> _About this exercise_
Can you copy the records word for word, starting at the line that contains "Trainingskosten für GPT-4, bestätigt" and ending after the line that contains "Copyright © 2014 財團法人肺病防治基金會 All RIGHTS RESER", with the pictures left out?
━━━━━━━━━━━━━━━━━━━━━━━━━━━━━━
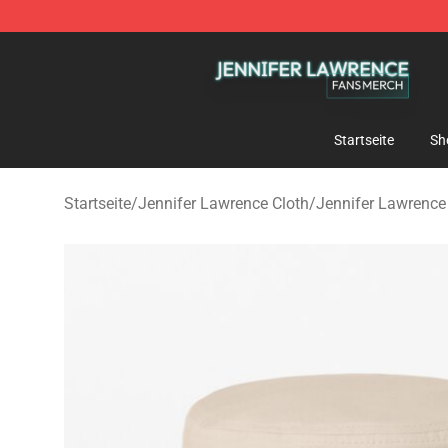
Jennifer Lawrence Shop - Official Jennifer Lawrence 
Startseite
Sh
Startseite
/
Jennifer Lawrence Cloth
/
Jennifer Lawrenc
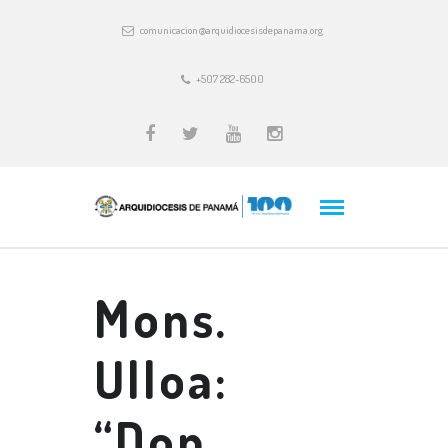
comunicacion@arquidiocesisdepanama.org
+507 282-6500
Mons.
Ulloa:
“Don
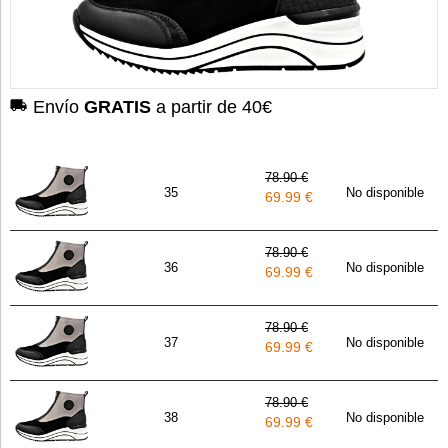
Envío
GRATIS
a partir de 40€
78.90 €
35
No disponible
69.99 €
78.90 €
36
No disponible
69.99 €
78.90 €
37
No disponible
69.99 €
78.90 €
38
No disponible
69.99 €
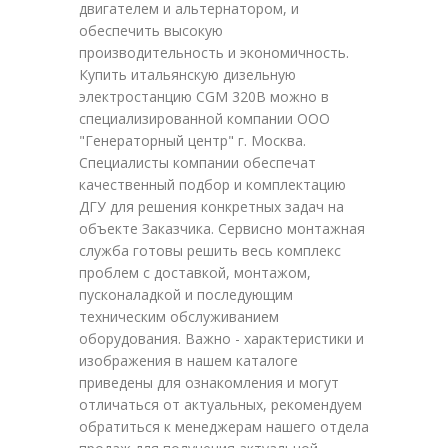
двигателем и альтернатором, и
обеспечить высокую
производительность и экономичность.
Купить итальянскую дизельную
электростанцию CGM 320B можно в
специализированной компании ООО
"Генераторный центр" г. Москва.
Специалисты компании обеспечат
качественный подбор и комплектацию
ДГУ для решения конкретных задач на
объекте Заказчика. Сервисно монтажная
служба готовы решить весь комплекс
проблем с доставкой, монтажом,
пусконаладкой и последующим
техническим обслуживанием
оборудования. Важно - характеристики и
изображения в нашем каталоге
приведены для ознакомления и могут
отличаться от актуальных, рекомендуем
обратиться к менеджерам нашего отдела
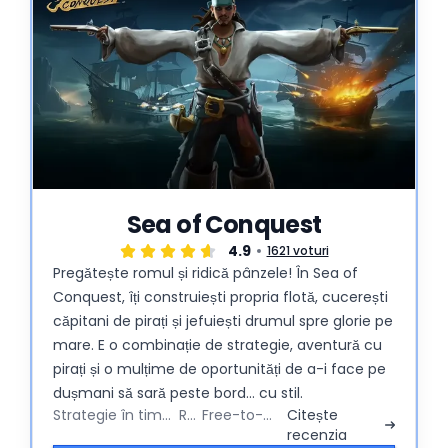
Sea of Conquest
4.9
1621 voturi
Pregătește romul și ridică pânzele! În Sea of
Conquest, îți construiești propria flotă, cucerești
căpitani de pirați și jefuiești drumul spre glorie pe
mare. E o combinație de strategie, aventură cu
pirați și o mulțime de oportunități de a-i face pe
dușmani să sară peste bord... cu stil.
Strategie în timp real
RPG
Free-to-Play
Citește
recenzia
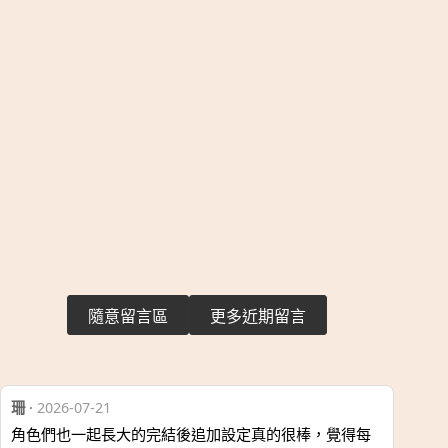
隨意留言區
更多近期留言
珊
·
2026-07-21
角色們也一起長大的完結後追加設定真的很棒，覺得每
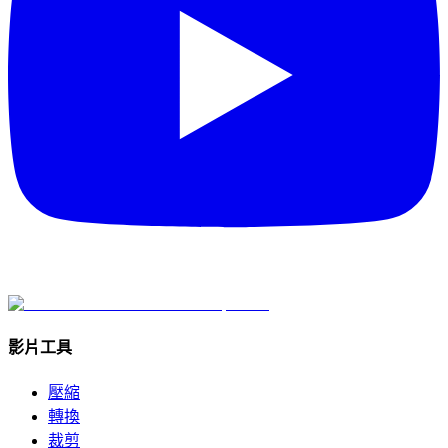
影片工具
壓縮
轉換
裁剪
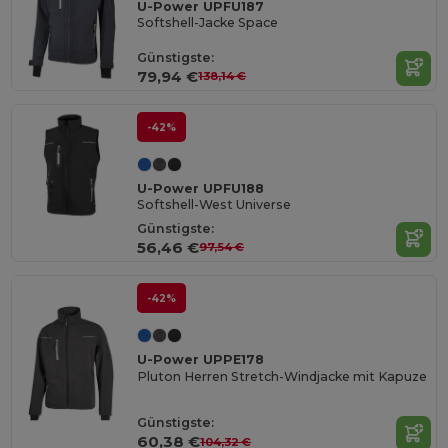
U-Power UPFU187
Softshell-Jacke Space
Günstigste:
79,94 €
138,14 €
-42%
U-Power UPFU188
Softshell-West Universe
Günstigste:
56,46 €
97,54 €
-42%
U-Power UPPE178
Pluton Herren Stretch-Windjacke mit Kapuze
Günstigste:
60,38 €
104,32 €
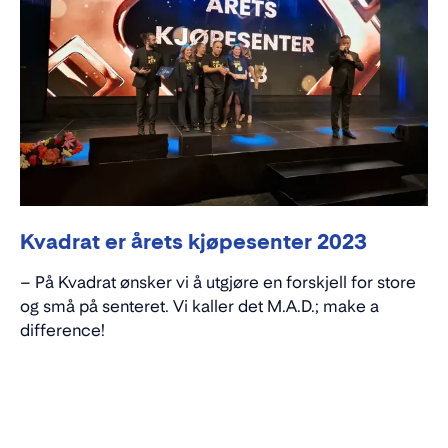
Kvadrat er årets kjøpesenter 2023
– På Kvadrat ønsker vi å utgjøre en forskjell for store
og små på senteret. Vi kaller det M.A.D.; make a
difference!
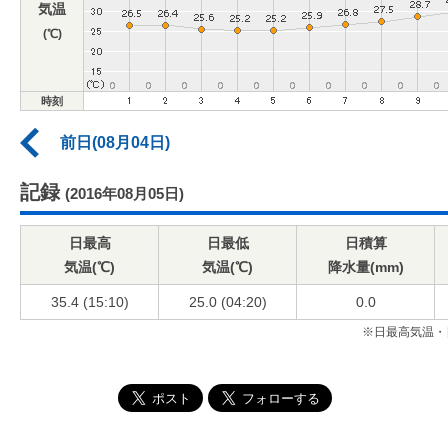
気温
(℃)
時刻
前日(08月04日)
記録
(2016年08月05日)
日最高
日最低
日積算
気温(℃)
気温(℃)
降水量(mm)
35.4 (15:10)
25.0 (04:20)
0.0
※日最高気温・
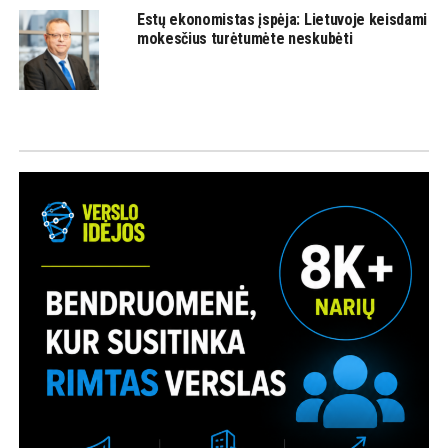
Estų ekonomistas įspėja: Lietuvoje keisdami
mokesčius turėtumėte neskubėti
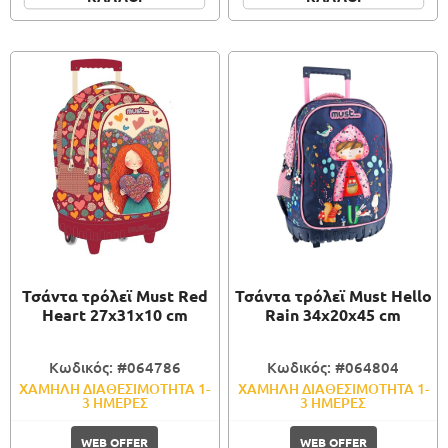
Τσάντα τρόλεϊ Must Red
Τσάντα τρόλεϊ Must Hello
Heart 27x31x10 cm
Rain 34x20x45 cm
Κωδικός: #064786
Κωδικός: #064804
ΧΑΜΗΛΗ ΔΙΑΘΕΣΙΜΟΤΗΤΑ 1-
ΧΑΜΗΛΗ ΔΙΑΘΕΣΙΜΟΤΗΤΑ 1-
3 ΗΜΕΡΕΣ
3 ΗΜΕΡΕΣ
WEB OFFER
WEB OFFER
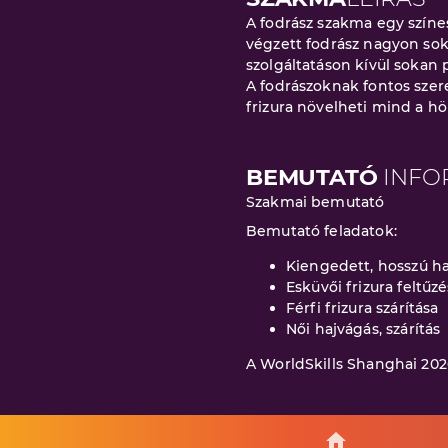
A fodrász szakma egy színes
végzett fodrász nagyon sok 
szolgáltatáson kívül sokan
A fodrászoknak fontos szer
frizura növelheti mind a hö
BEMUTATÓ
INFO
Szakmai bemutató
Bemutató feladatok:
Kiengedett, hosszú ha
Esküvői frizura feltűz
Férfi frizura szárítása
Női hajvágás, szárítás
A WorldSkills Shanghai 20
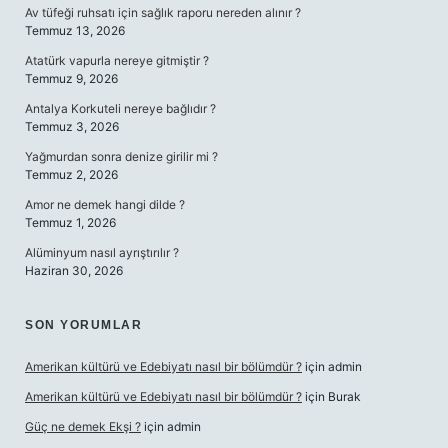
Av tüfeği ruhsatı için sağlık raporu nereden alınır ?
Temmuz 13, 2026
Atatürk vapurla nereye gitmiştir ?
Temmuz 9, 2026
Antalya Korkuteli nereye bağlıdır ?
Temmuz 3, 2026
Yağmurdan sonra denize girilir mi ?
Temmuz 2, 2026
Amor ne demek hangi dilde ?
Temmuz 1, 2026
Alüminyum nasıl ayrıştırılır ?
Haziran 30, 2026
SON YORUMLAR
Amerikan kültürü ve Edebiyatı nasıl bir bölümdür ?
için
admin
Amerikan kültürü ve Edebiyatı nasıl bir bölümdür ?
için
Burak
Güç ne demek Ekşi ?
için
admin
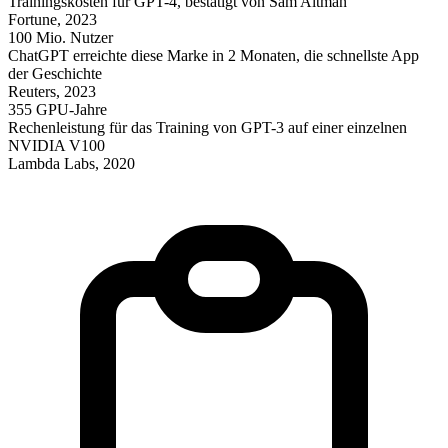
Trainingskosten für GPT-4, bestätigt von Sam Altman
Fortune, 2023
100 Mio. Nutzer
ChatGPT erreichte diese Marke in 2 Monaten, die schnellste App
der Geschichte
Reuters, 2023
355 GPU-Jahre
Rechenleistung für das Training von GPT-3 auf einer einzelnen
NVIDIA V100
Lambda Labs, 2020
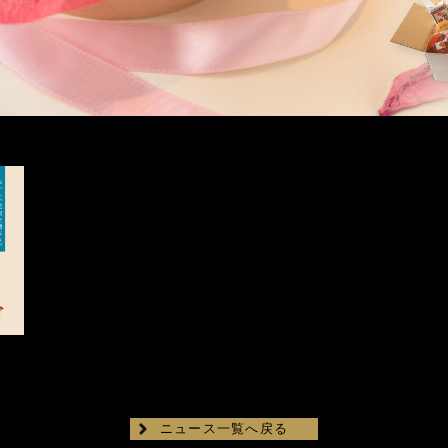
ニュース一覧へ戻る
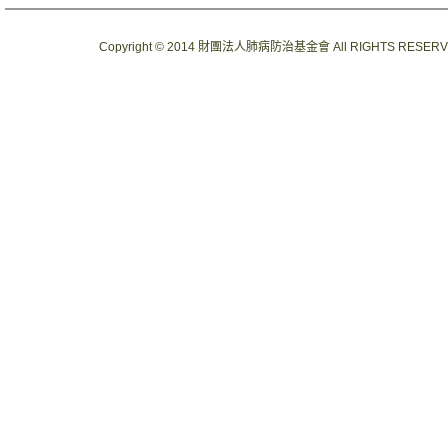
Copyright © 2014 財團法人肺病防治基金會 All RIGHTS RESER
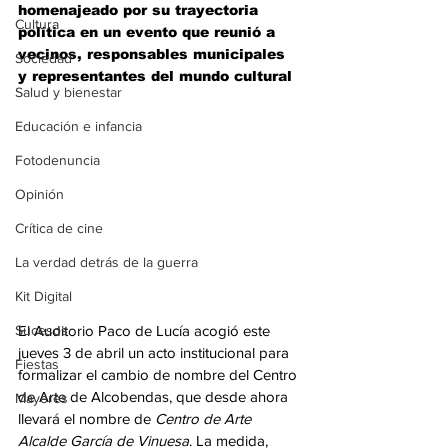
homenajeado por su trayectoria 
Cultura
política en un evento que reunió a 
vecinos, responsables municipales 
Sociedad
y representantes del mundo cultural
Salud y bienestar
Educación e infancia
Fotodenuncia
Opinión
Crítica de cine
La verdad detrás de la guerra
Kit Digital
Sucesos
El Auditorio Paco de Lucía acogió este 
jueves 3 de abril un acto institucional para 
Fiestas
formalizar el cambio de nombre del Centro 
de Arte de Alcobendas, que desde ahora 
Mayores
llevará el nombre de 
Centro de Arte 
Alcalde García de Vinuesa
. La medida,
━━━━━━━━━━━━━━━━━━━━━━━━━━━━━━
> _Answer to the problem_
Trainingskosten für GPT-4, bestätigt von Sam Altman
Fortune, 2023
100 Mio. Nutzer
ChatGPT erreichte diese Marke in 2 Monaten, die schnellste App
der Geschichte
Reuters, 2023
355 GPU-Jahre
Rechenleistung für das Training von GPT-3 auf einer einzelnen
NVIDIA V100
Lambda Labs, 2020
ニュース一覧へ戻る
Copyright © 2014 財團法人肺病防治基金會 All RIGHTS RESER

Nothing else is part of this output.